(Page images and extracted text)
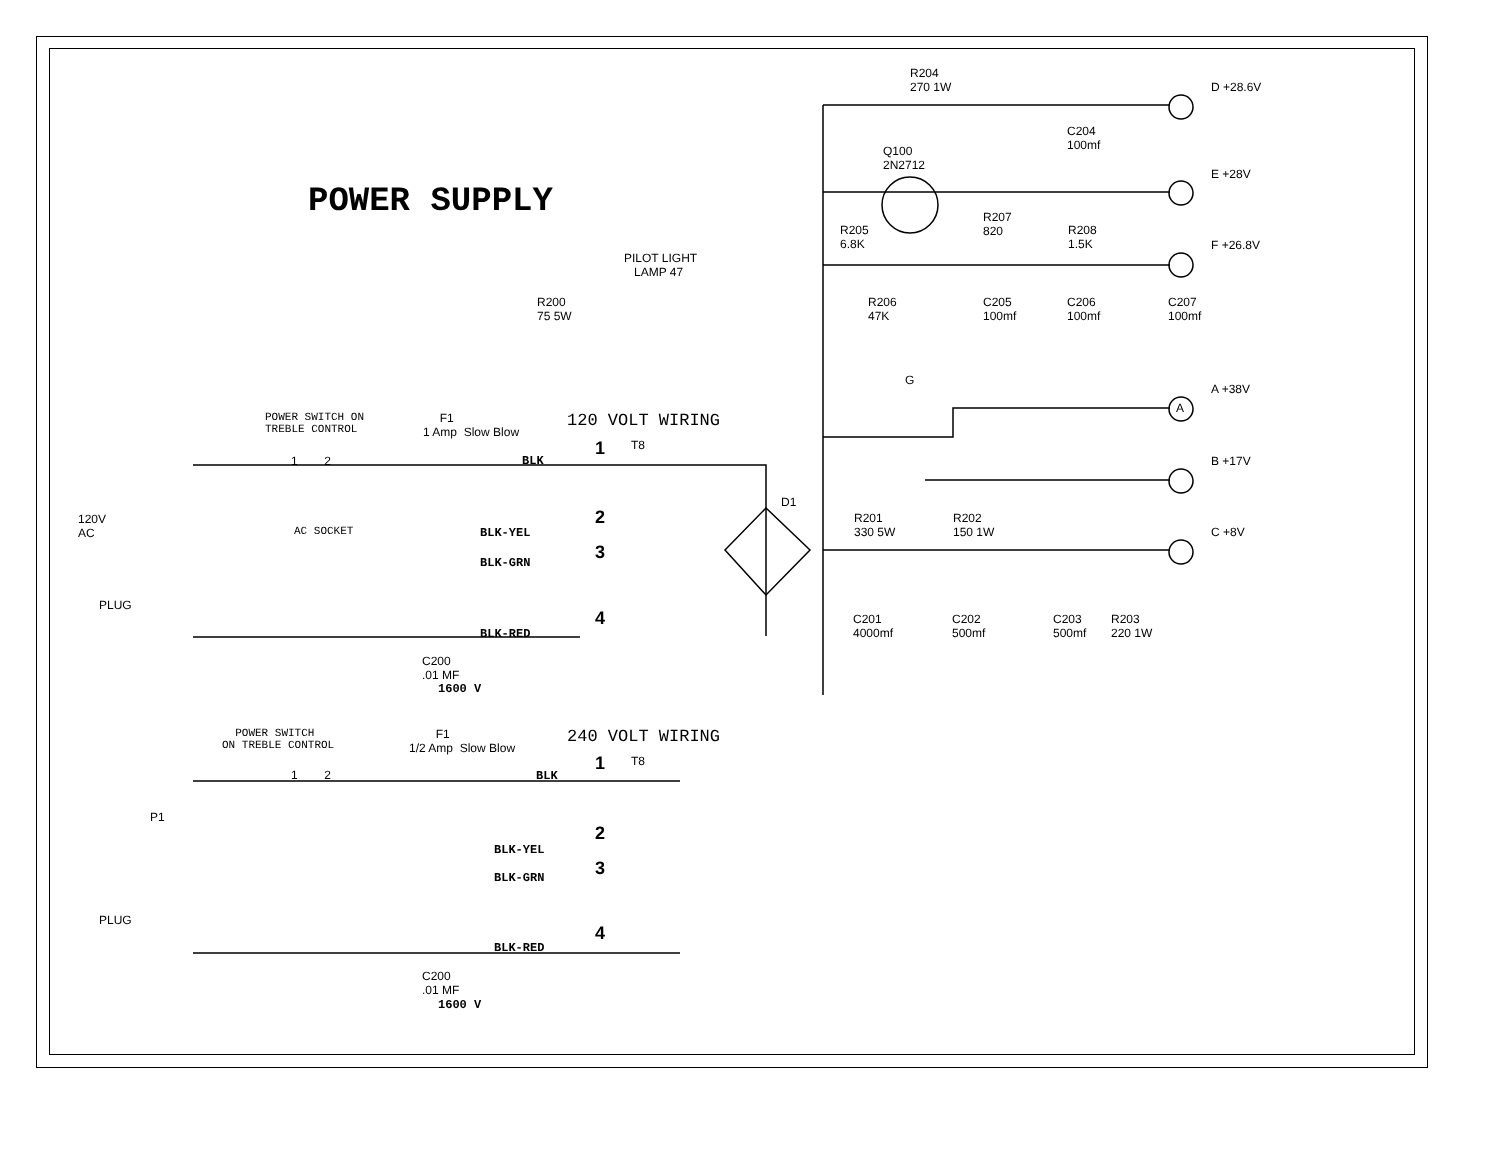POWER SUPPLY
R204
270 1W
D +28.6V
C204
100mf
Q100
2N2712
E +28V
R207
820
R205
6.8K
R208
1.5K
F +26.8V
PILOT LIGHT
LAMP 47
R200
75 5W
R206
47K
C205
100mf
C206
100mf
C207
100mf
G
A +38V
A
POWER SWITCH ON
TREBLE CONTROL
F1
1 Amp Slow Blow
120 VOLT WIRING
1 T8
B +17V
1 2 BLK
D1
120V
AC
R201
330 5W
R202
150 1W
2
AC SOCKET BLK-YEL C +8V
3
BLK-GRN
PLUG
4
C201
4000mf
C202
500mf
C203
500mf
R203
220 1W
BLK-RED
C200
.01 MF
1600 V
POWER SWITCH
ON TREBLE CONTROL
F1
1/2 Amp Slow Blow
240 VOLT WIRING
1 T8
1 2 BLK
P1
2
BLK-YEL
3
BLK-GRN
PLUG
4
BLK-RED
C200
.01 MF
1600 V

§ **What this task involves**
Restate each entry word for word; pictures stay out of the copy.

§ **Answer**
POWER SUPPLY
R204
270 1W
D +28.6V
C204
100mf
Q100
2N2712
E +28V
R207
820
R205
6.8K
R208
1.5K
F +26.8V
PILOT LIGHT
LAMP 47
R200
75 5W
R206
47K
C205
100mf
C206
100mf
C207
100mf
G
A +38V
A
POWER SWITCH ON
TREBLE CONTROL
F1
1 Amp Slow Blow
120 VOLT WIRING
1 T8
B +17V
1 2 BLK
D1
120V
AC
R201
330 5W
R202
150 1W
2
AC SOCKET BLK-YEL C +8V
3
BLK-GRN
PLUG
4
C201
4000mf
C202
500mf
C203
500mf
R203
220 1W
BLK-RED
C200
.01 MF
1600 V
POWER SWITCH
ON TREBLE CONTROL
F1
1/2 Amp Slow Blow
240 VOLT WIRING
1 T8
1 2 BLK
P1
2
BLK-YEL
3
BLK-GRN
PLUG
4
BLK-RED
C200
.01 MF
1600 V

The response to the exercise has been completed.